Reputation, brand building, relationships - and sales. Here's how Doug Vahrenberg is winning over rural lifestyle customers with social media.
Dealership background: Vahrenberg Implement is celebrating its 59th year in business serving west central Missouri. Doug Vahrenberg's grandfather began the operation in 1952 as an Oliver dealership. It is now an AGCO and Massey Ferguson dealer serving both professional producers and the rural lifestyle market.
The dealership is located about 50 miles from the Kansas City, Mo., metro area. Rural lifestylers account for about half of the units sold.
Social Media Beginnings
Besides being a successful dealer, Vahrenberg is also a professional fisherman. An angler friend told him about the social media tool Facebook several years ago.

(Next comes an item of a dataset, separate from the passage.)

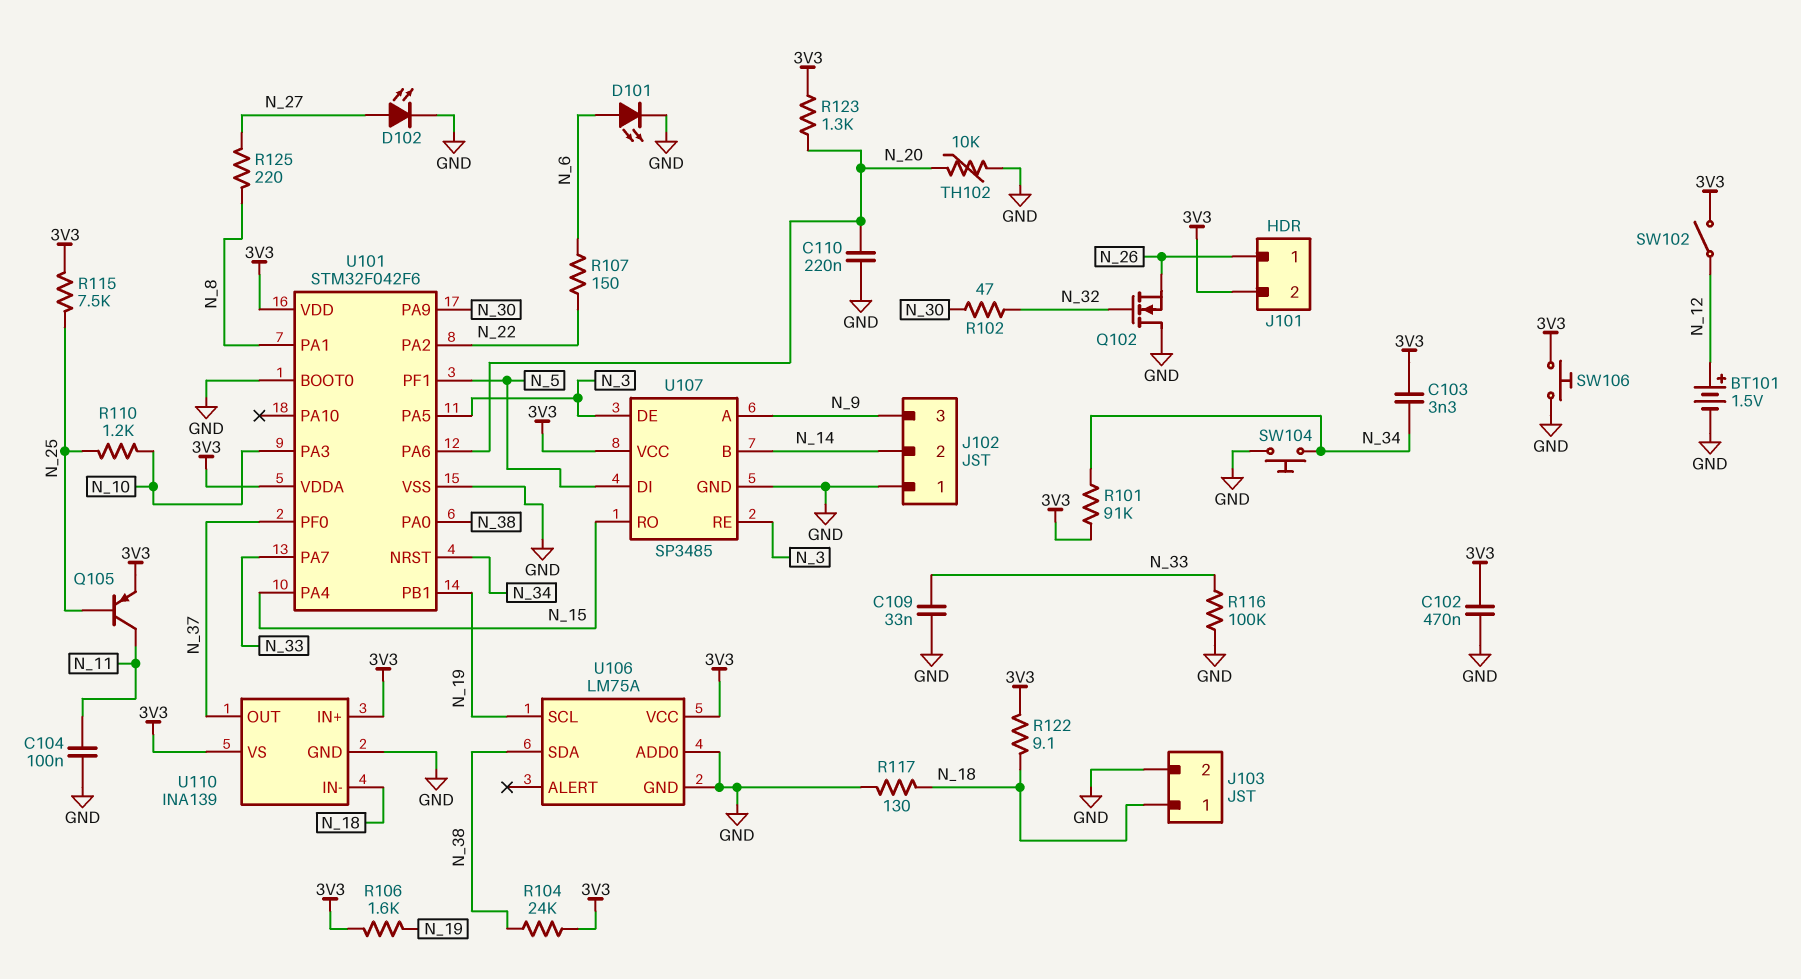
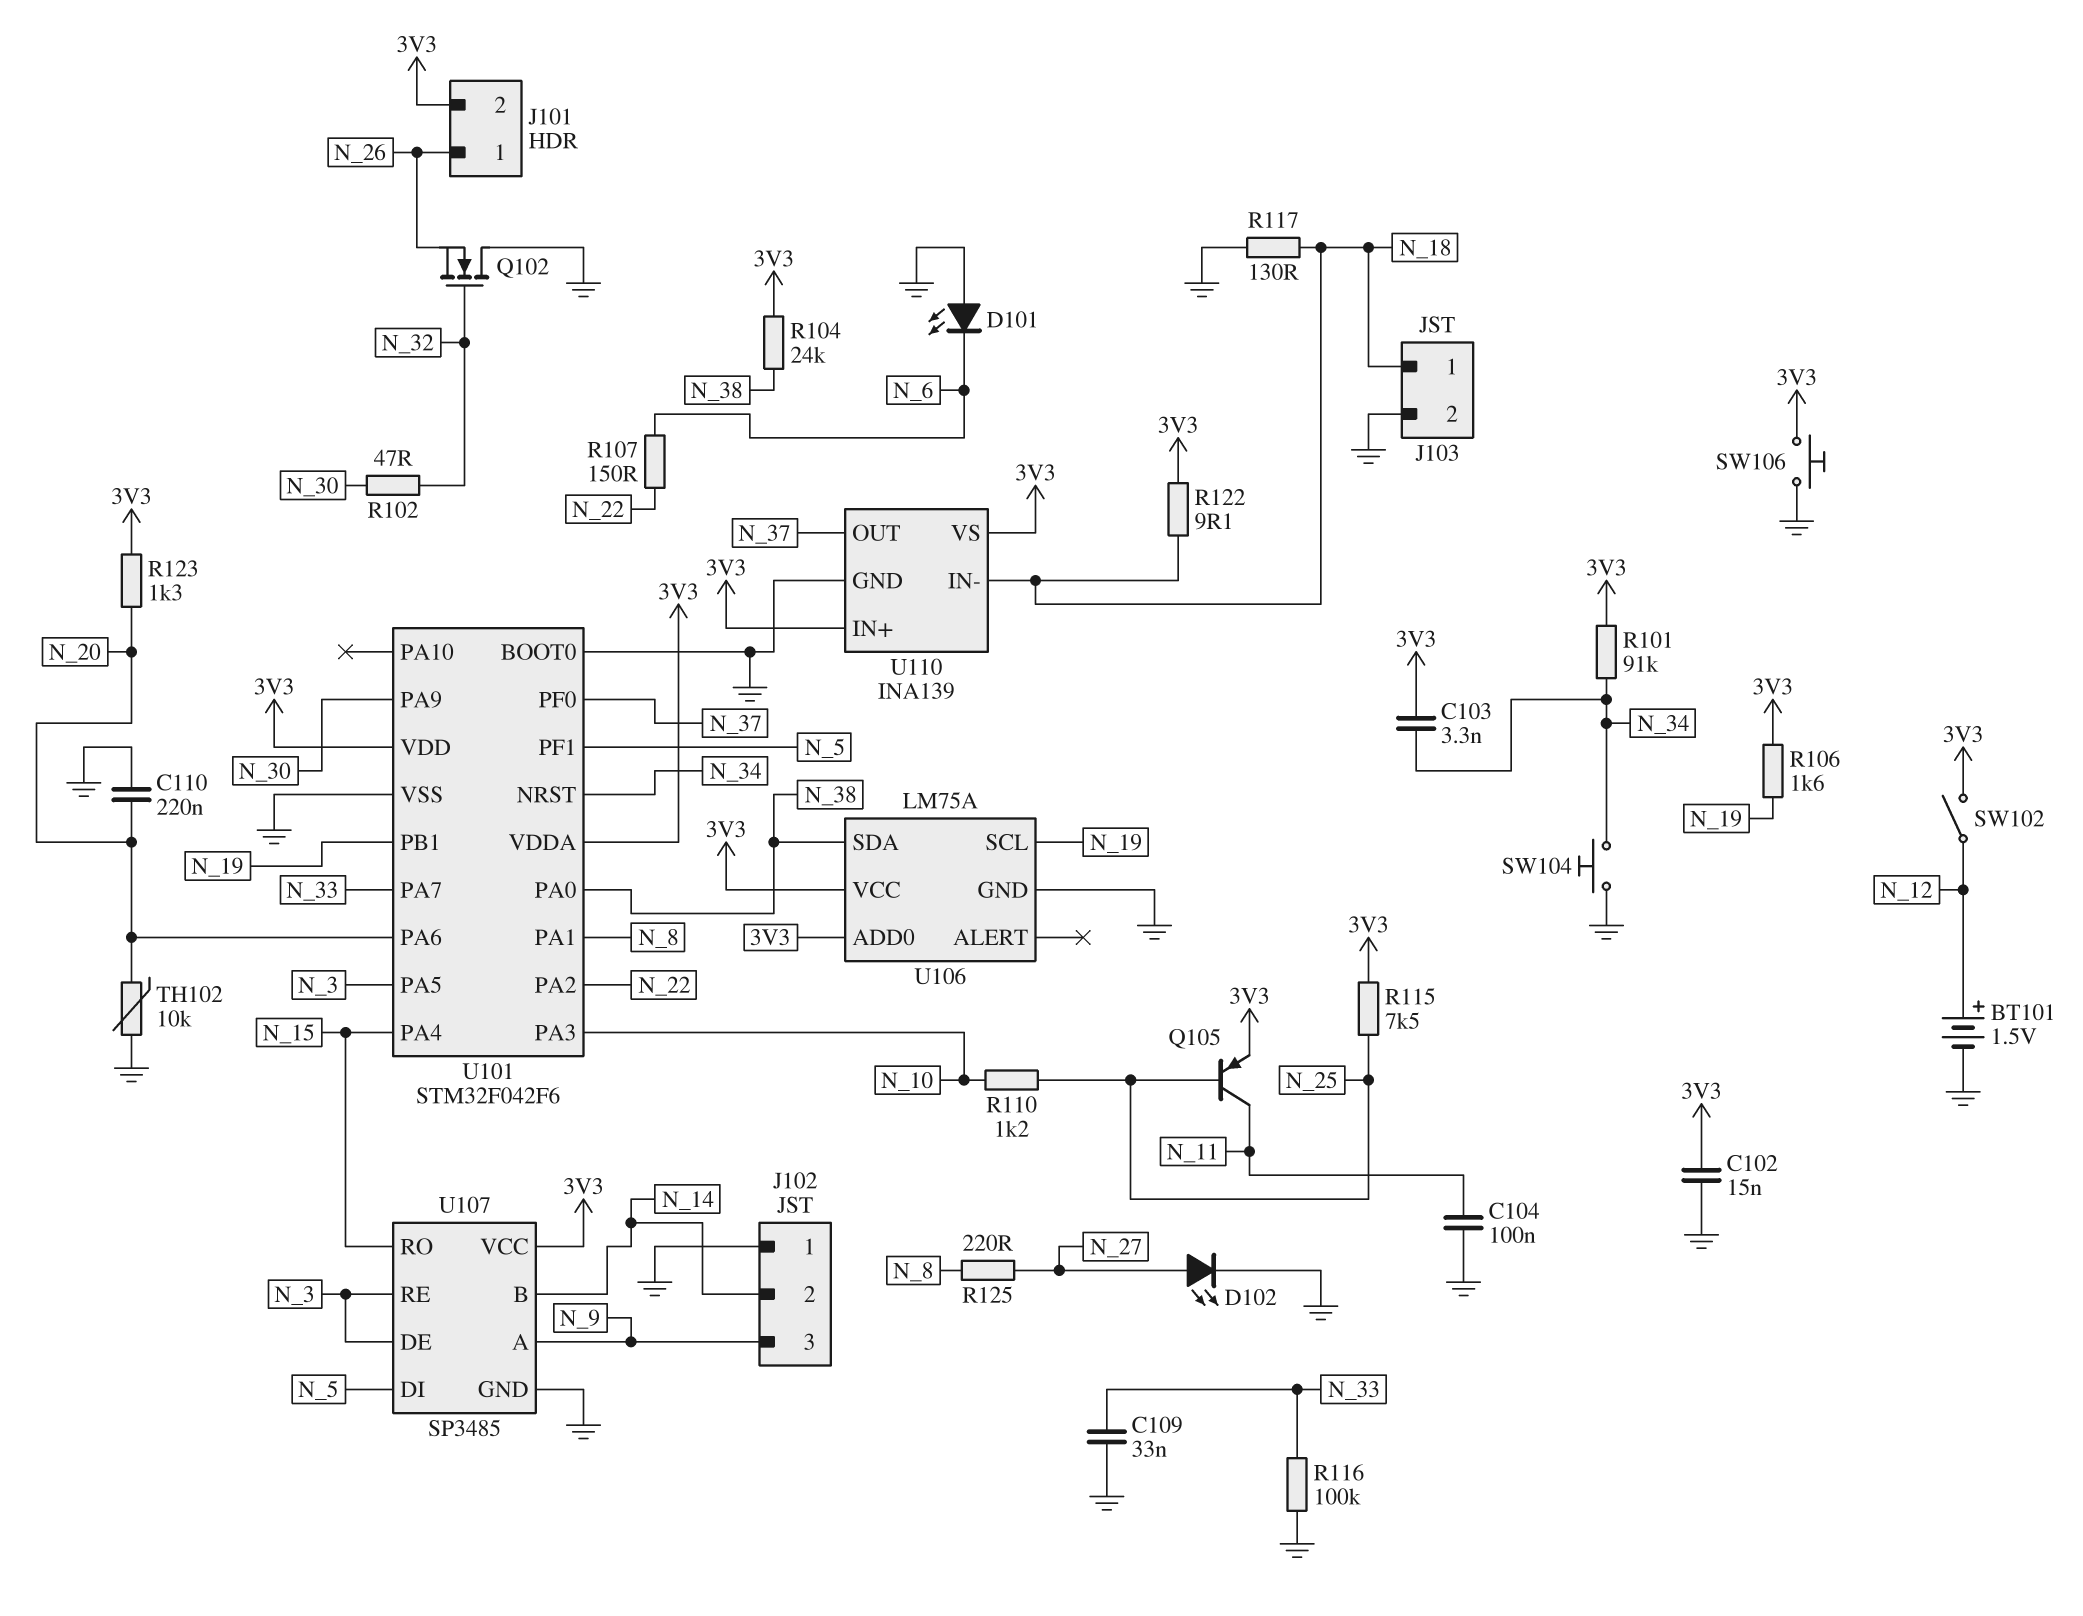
C102: 470nF (3V3, GND) -> 15nF (3V3, GND)
D101: LED (A N_6, K GND) -> LED (A GND, K N_6)
U106 pin ADD0: GND -> 3V3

"The outdoor community has gone crazy on Facebook. That industry is very similar to rural lifestylers - outdoorsmen with small acreages. Those are the same people who are looking for tractor and farm equipment."
In 2009, he set up a group for his dealership on Facebook. Facebook defines a group as "a closed space for small groups of people to communicate about shared interests." Vahrenberg says it was quick and easy to set up. It took him only a couple of hours and he pasted in a lot of the information from his web site.
A year later, he switched to a Facebook "page," which is similar to what you would set up for personal use. Vahrenberg says this new format allows him to communicate better with his customers. He also gained functionality, such as friend recommendations, the ability to have his news posts show up in his follower's news feeds and more.
Vahrenberg says his goals for social media were sales, of course, but also to build his brand image.
"I hoped it would be a way to share time-critical information with existing customers. Then I hoped they would share this information and I could grow new customers," he says. "We also like to promote that we are a smaller, family-owned dealership that cares about every customer that comes through the door, no matter if they're buying a compact tractor or a 290 hp tractor."
Along the way, he has positioned his dealership as an expert and a resource for rural lifestylers.
"For a lot of rural lifestylers I talk with, it might be the first time they are buying a tractor. They know what they want to do, but don't know the difference between PTO and engine horsepower or don't know what size brush cutter they need," Vahrenberg says.
Social media's reach is not limited geographically, so he sometimes receives comments and questions from customers outside his sales territory. Vahrenberg still takes the time to answer questions, but refers the sale on to another dealership.
"If Massey sells one more piece of equipment, the brand grows and AGCO has more revenue to invest in new products I can sell," he says.
Vahrenberg develops his Facebook content based on two main strategies: sharing information and conveying the message that he has a bustling dealership.
"Especially in the last few years, the condition of the economy has people scared. If I can show that others are buying that becomes a positive influence. It's kind of like rotating machinery on the front lot," he says.
He spends about 30 minutes each day on Facebook, posting content, checking discussions, and seeing what other brands and dealership are posting. He tries to post two to three items each weekday and one a day over the weekend.
What does he post? Recent sales, service tips, fun ag facts, reminders about Saturday hours, links back to AGCO specials and new products - and lots and lots of photos. He's found success with posting photos of compact tractors with various attachments, such as a small square baler, to show customers all the jobs they can do.
He relies on his corporate brands for a lot of information, and often links to their YouTube videos.
Vahrenberg also works toward generating discussion, such as by posting questions or developing polls using Facebook tools. And, he doesn't shy away from negative comments posted by customers.
"The best thing to do is stop and pause. Don't jump in with emotions. Then, take the proactive approach - 'Let's make this right...,'" he says.
Vahrenberg also ties in his other advertising strategies. For instance, he's been sponsoring a weekly trivia contest on a local radio station since 2006. After the contest closes, he posts the question and answer on Facebook.
Vahrenberg has at least one coveted metric: a compact tractor sale linked directly to Facebook. For other measurements, he uses Facebook's administration tools, including the number of people who "like" the dealership's page, reader comments, and the number of impressions for a photo. This helps him have a better idea what people are interested in and what time of day gets the most views.
He also has good cross-promotion with his fishing, where he proudly displays the Massey Ferguson logo on his gear.
"It's amazing how many people I talk to about Massey Ferguson when I'm fishing."
Vahrenberg also says he has been able to build better relationships with his customers by learning about them on their personal Facebook pages.
Vahrenberg says his own YouTube channel is the next step in his social media program. He recently bought a pocket video camera to get started. He'll post links to the videos from Facebook.
He has looked at Twitter from the personal side, but prefers Facebook's interaction.
Vahrenberg wants to continue building his community and encouraging discussion through Facebook. He encourages other dealers to do the same.
"I think the more dealers can do to educate customers and get them excited about making the right purchase decision, the better it's going to be for all brands. Your investment is your own time. Surely you have 15 minutes a day to promote your dealership," Vahrenberg says.